*** Opening Dataset ***
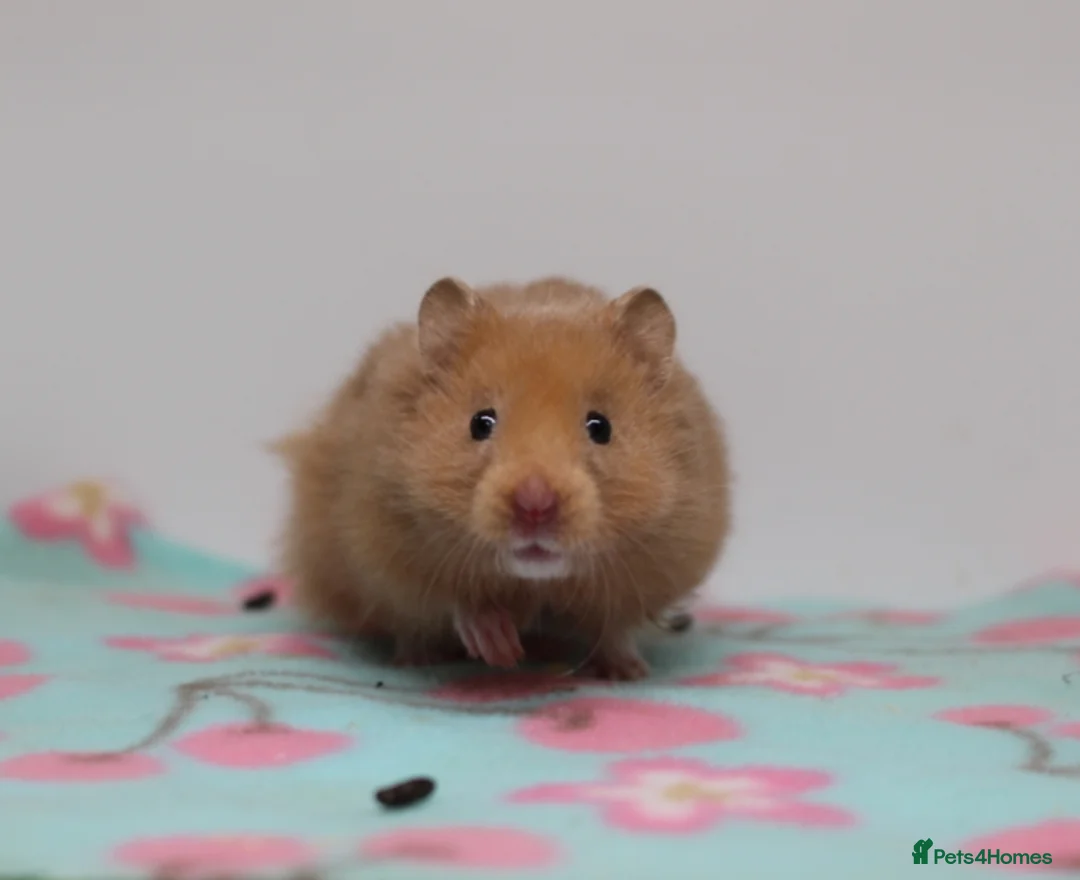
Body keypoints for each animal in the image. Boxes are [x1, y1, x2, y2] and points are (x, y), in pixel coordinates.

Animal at [274, 276, 731, 680]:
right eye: (480, 423)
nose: (535, 504)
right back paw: (418, 660)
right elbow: (455, 602)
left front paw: (629, 672)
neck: (533, 584)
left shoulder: (661, 561)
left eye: (601, 427)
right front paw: (502, 651)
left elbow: (616, 626)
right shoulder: (388, 549)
*** Closing Dataset ***
What to do: Without the pictures, write out every entry exactly as it appears.

Output:
Body keypoints for each animal in the image. Boxes are [x1, y1, x2, y2] and points are (x, y), in pixel coordinates.

Animal at [274, 276, 731, 680]:
right eye: (480, 423)
nose: (535, 504)
right back paw: (418, 660)
right elbow: (455, 602)
left front paw: (629, 672)
neck: (533, 584)
left shoulder: (661, 561)
left eye: (601, 427)
right front paw: (502, 651)
left elbow: (616, 626)
right shoulder: (388, 549)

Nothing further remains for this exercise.